Zimbabwe’s Nhimbe Trust has been selected for UNESCO support to run “Fearless Frontiers,” a Southern Africa–wide project focused on strengthening digital media capacities, promoting the ethical use of artificial intelligence and defending artistic freedom — the strongest AI-focused element in a wider tranche of four Southern African creative-sector initiatives backed under UNESCO programmes for artists and cultural professionals.
The Fearless Frontiers project is supported through UNESCO’s partnership with the Swedish National Commission for UNESCO. It will train young journalists to document and monitor artistic freedom issues, promote responsible and ethical approaches to AI, and support advocacy for the rights of artists and cultural practitioners across the region. Media professionals and cultural actors will be equipped with tools to monitor and defend artistic freedom, in what Nhimbe Trust and UNESCO frame as a bid to create a safer and more enabling environment for creative expression.

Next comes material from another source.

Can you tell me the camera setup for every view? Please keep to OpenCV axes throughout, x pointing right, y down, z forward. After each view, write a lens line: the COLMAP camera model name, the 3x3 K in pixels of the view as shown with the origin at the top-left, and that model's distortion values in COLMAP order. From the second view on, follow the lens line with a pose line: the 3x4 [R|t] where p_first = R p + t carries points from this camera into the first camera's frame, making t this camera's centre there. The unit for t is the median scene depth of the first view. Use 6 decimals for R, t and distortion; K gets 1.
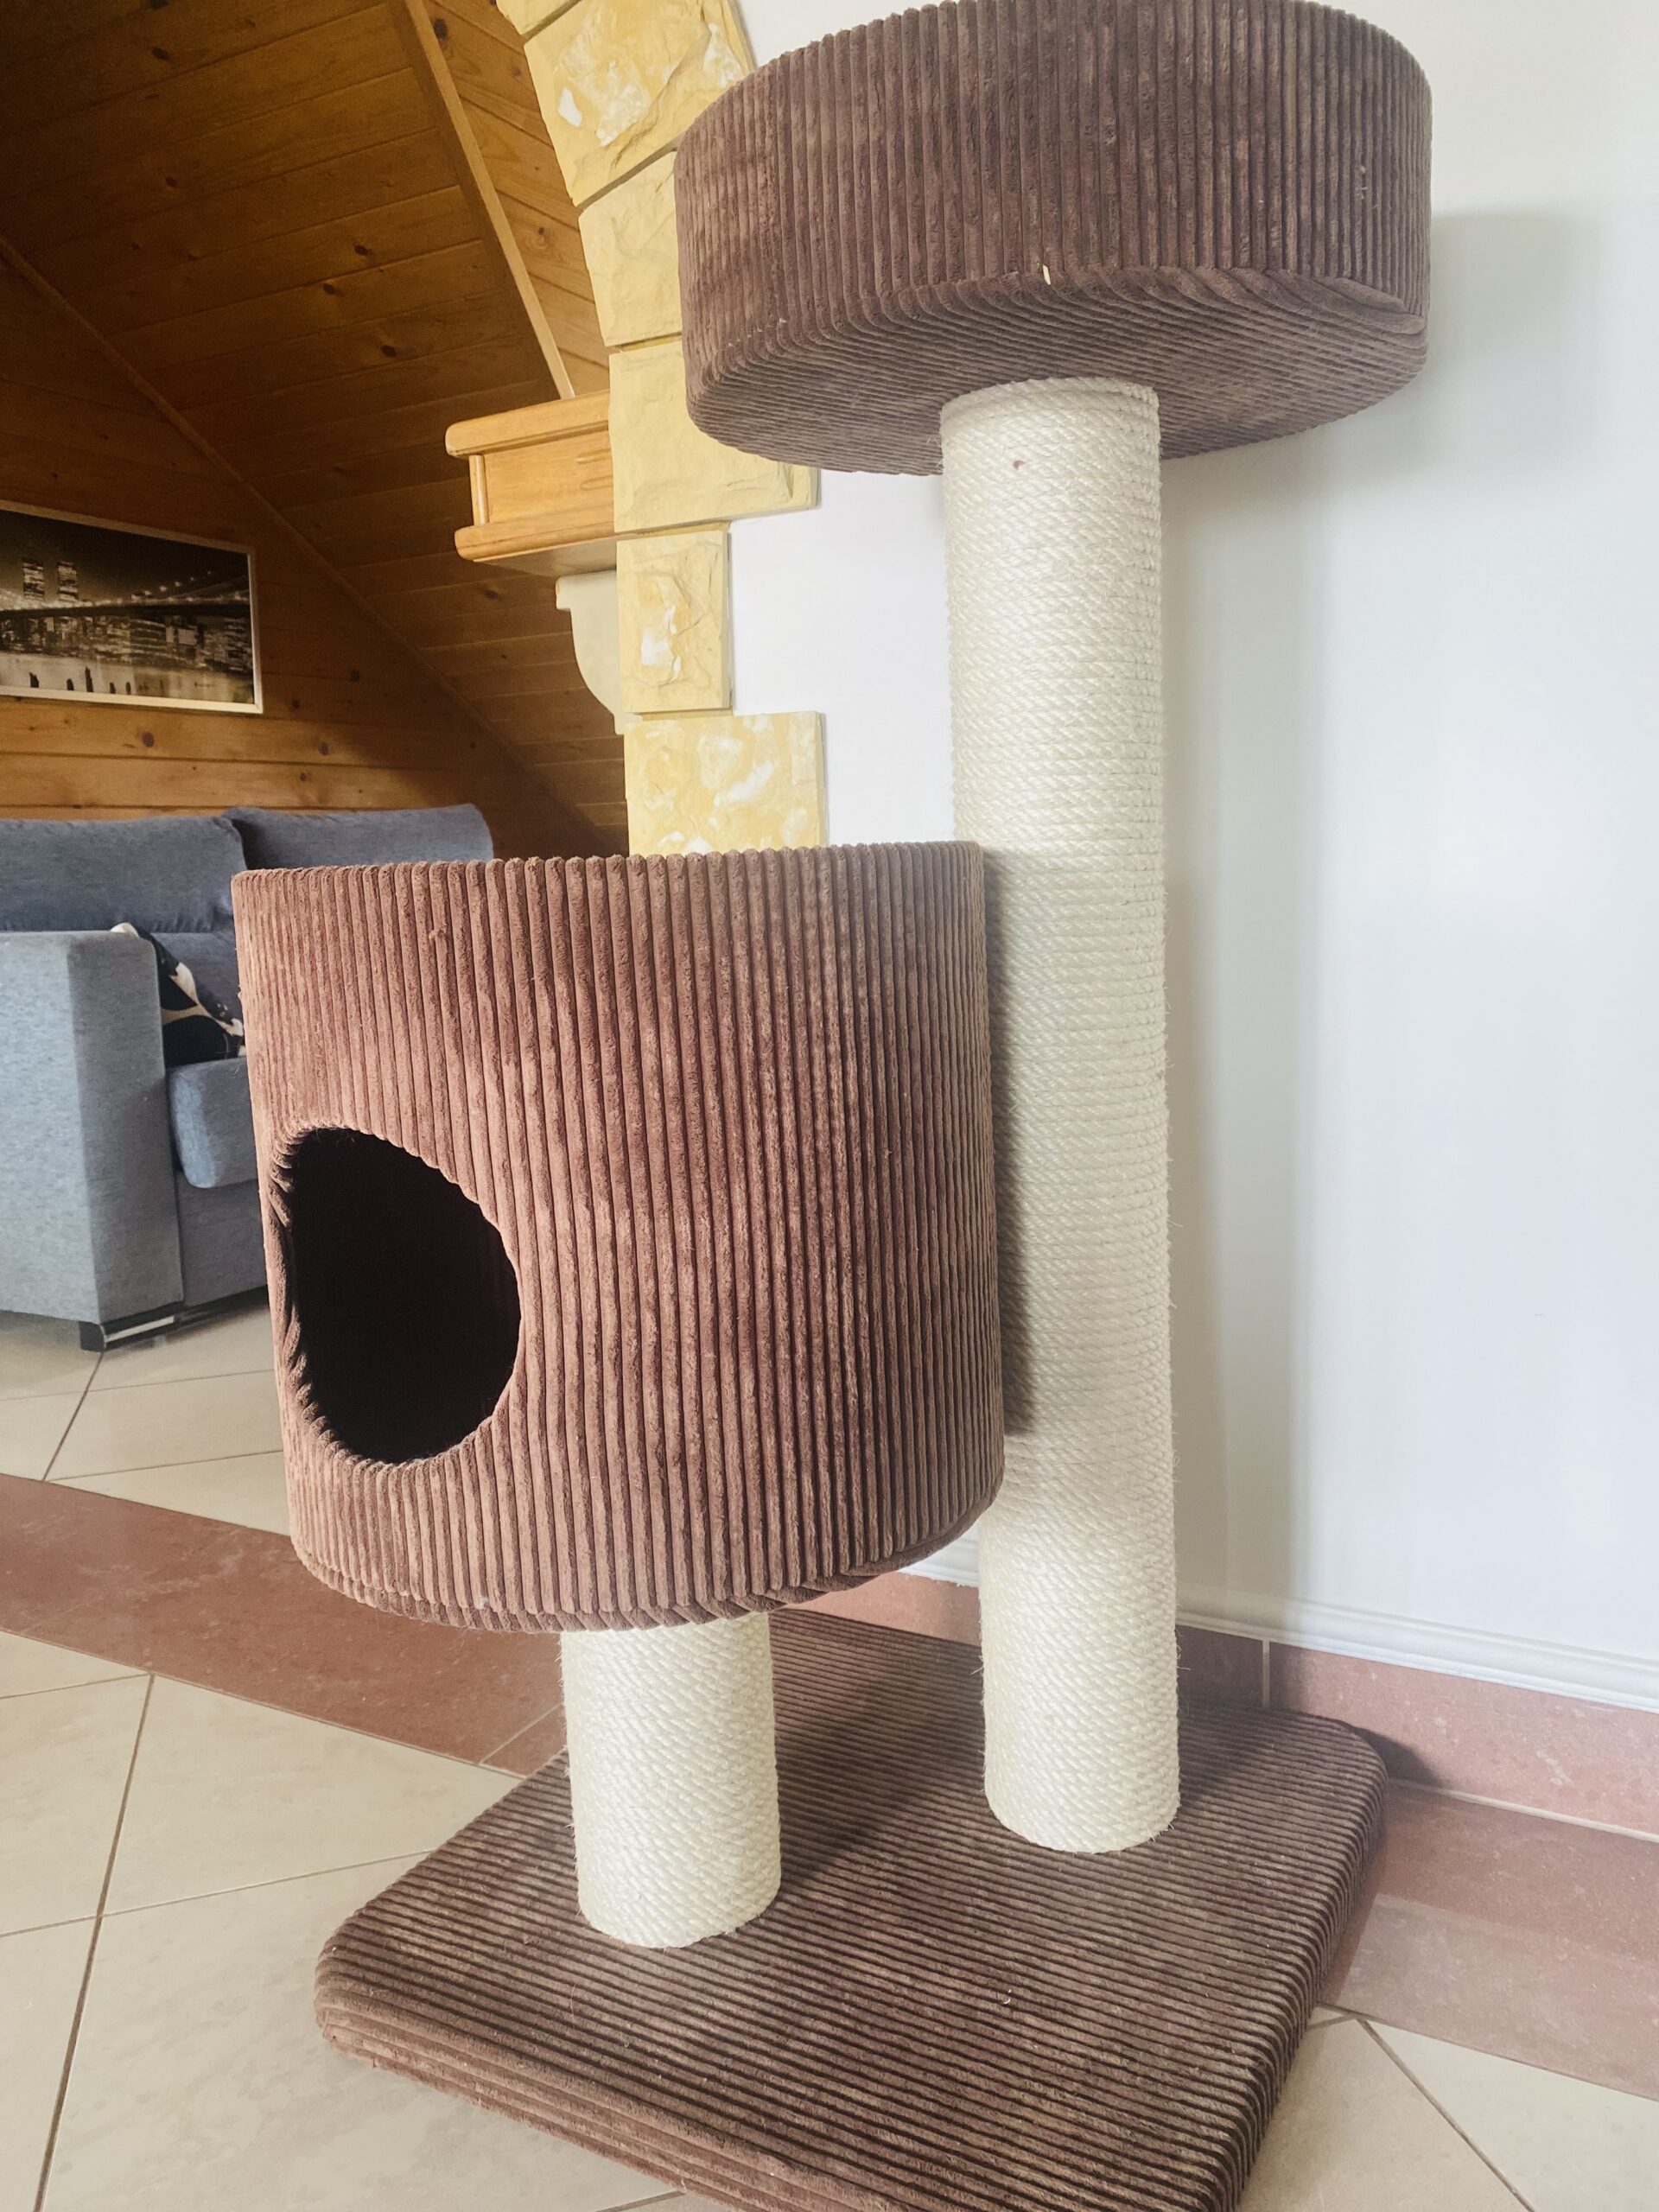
lens RADIAL K [[1684.9, 0, 833.5], [0, 1684.9, 1107.5], [0, 0, 1]] dist [0.013568, -0.007579]
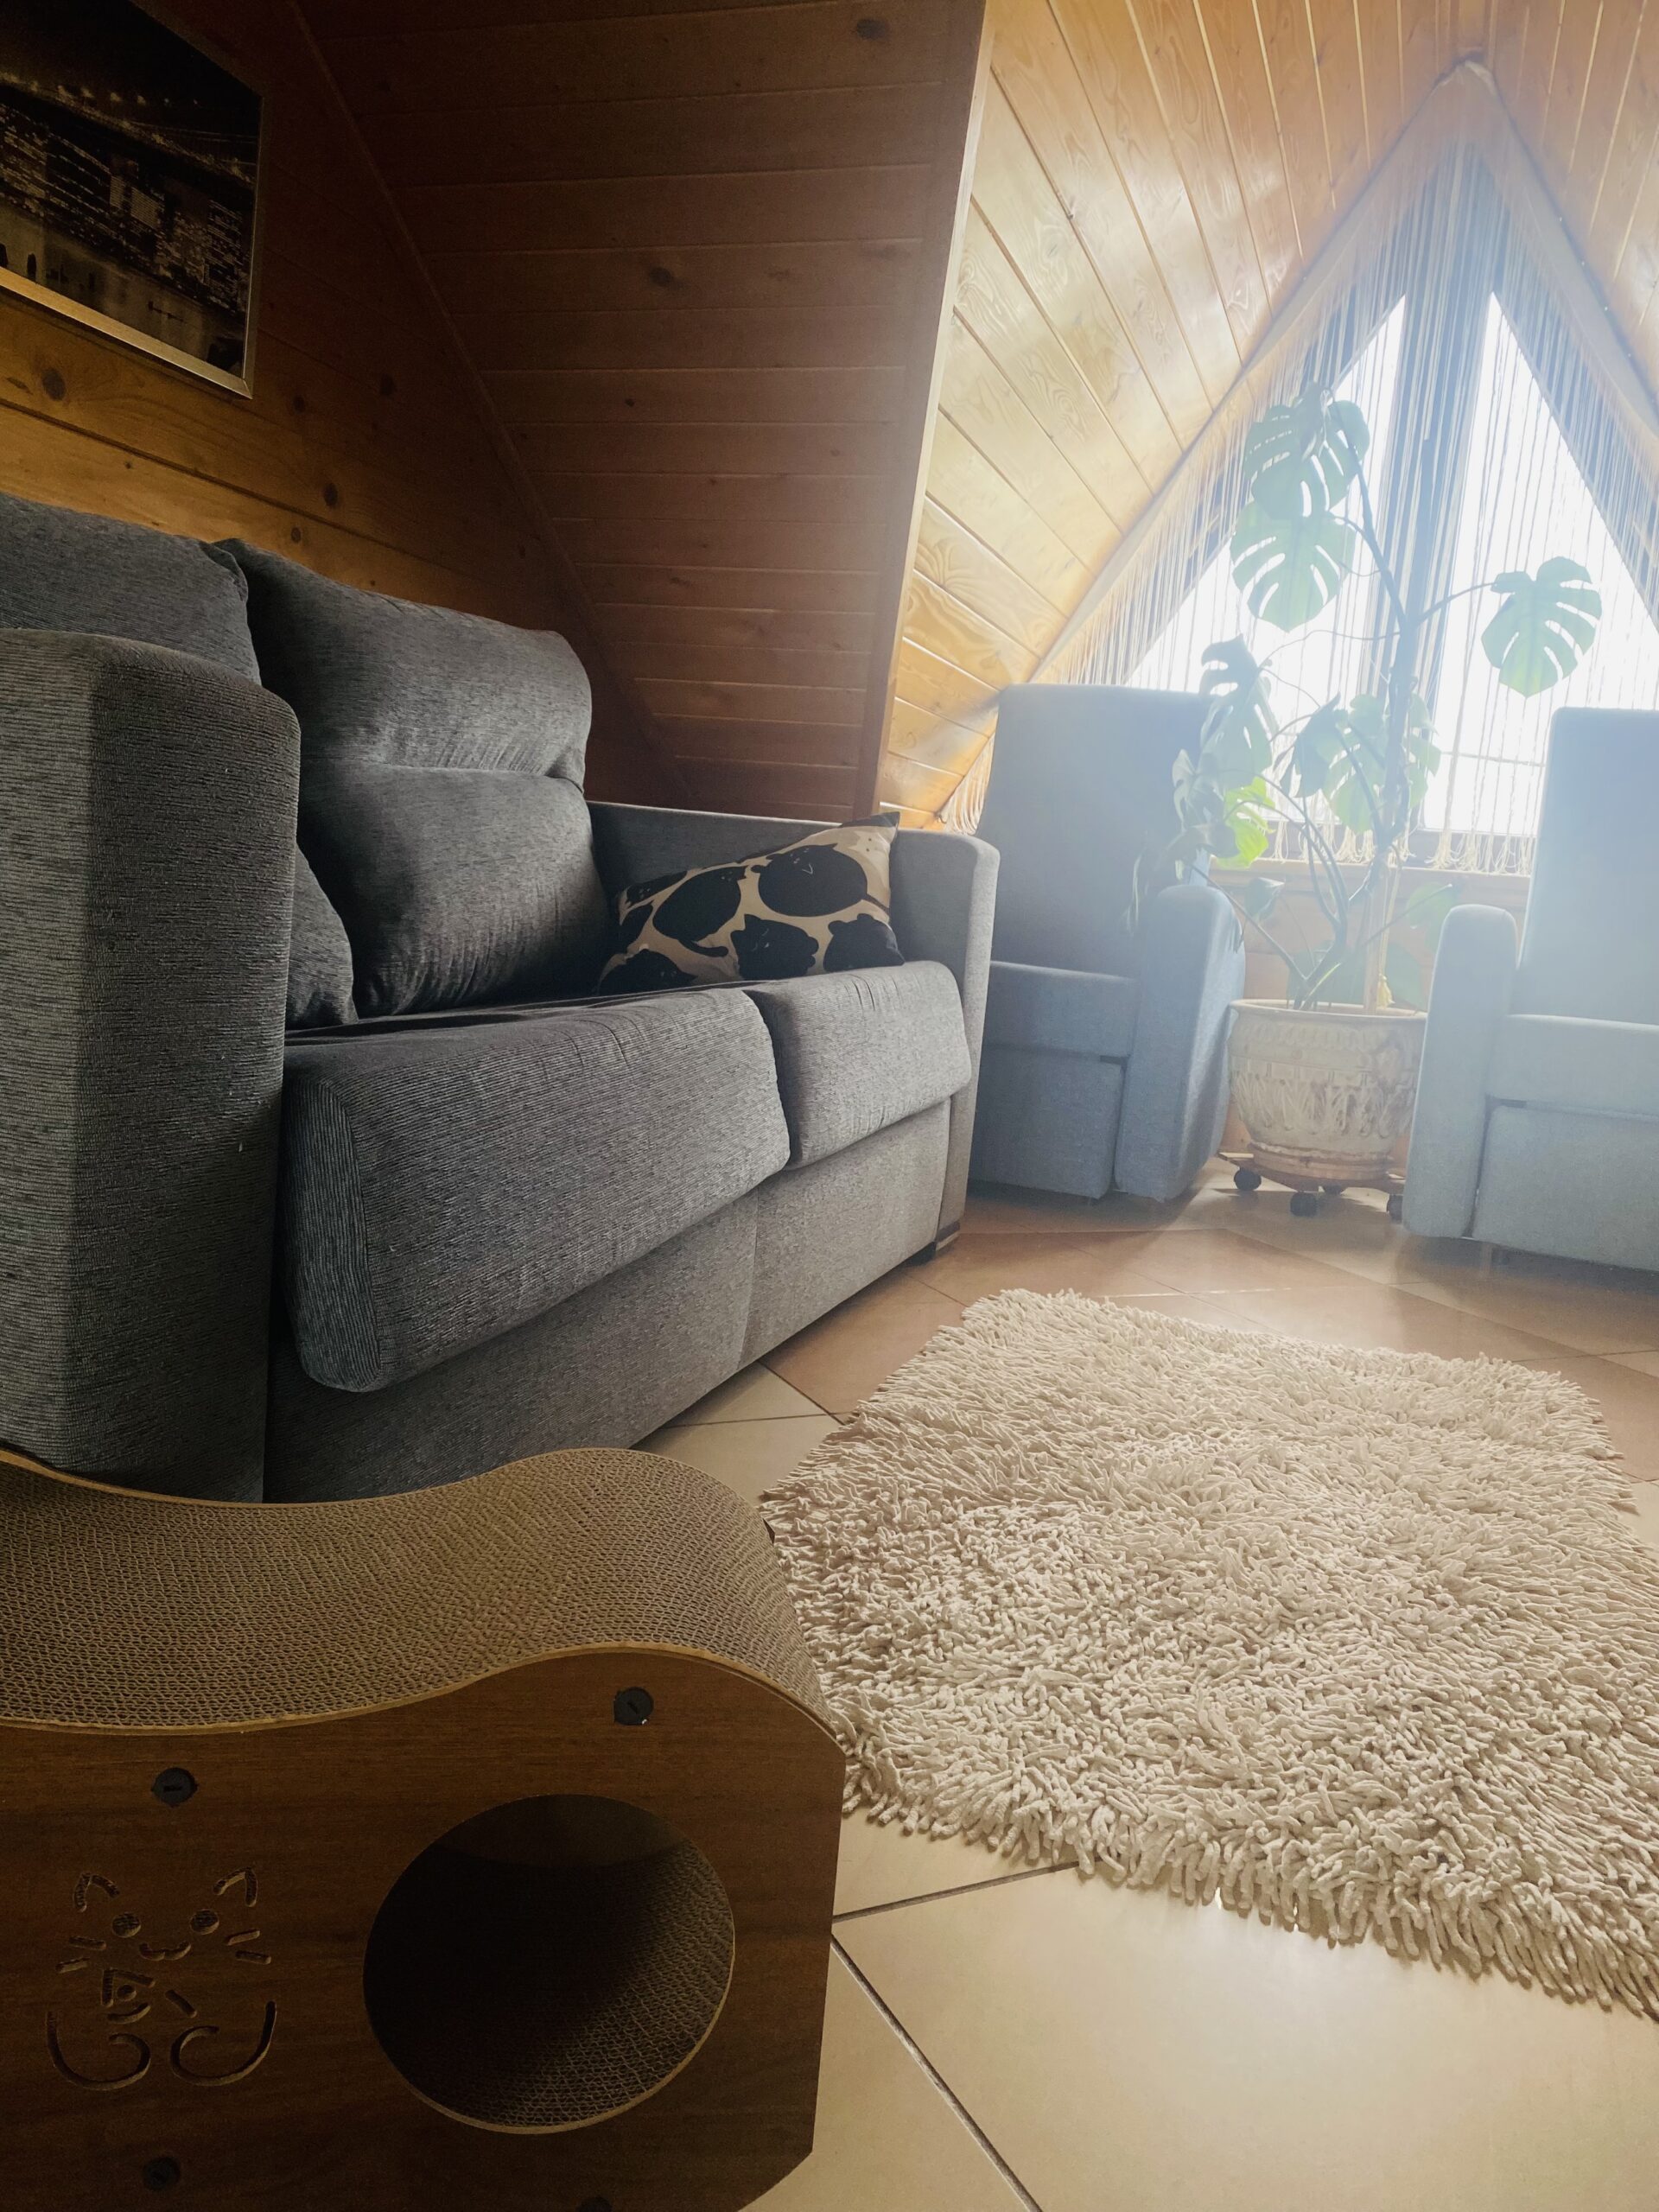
lens RADIAL K [[1684.9, 0, 829.0], [0, 1684.9, 1115.1], [0, 0, 1]] dist [0.013568, -0.007579]
pose [[0.975577, 0.100318, 0.195409, -0.253357], [-0.099608, 0.994935, -0.013484, -0.013884], [-0.195772, -0.006309, 0.980629, 0.448413]]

The Fearless Frontiers project’s AI-ethics component lands in a Southern African creative sector already grappling with the same questions that have surfaced elsewhere on the continent — how generative AI systems handle African cultural material, who is compensated when that material is used to train commercial models, and how artistic freedom is monitored in an increasingly synthetic media environment. iAfrica has previously covered arguments from University of Johannesburg leadership calling for an “AI equivalent of geographical indication” to protect African cultural provenance, and the Niyel-led ethical AI framework adopted by six Francophone West African countries. Nhimbe Trust’s project pushes the same conversation into practical training for the artists and journalists closest to the issue.
The project sits alongside three other Southern African initiatives selected under the same UNESCO round, though the others do not have an explicit AI focus.
Lesotho’s Department of Arts and Culture will implement its “Strengthening Artistic Freedom and Creative Economies” project, translating the country’s revised Arts, Culture and Heritage Policy into practical measures for artists’ rights, artistic freedom and creative entrepreneurship. It builds on recent reforms, including a copyright legislation review and the establishment of the Lesotho Copyright Society of Authors and Artists, and will focus on policy implementation, capacity-building and digital transformation across the creative sector, with the aim of giving artists better access to royalties, fair remuneration and stronger legal protections.
Afropolitan Explosiv, working with the Eswatini Theatre Club, will implement the “Southern African Creative Corridor” — a cross-border collaboration between South Africa and Eswatini aimed at strengthening the socioeconomic rights of rural artists. The initiative will establish a network of “Roaming Hubs” connecting communities across the two countries, introduce standardized cross-border artist contracts, and launch the African Creative Artforms Digital Index (ACADI) to protect indigenous knowledge and intellectual property while helping artists access digital markets. The project will focus on women artisans, youth creatives and rural practitioners.
Botswana’s Makgabaneng will run “Green Arts for Development: Strengthening Performers’ Rights and Cultural Governance,” targeting long-standing gaps in the country’s audiovisual sector. It will develop a sector-wide remuneration framework, establish a national performers’ directory and advocate for fair contractual practices, with the aim of moving artists away from once-off buyout agreements and toward systems that ensure fair remuneration, recognition and participation in cultural life.
The four projects sit within the broader UNESCO-Aschberg Programme for Artists and Cultural Professionals, which UNESCO says places particular emphasis on supporting initiatives in Africa and other regions where artists often face economic precarity, limited access to opportunities and restrictions on artistic expression.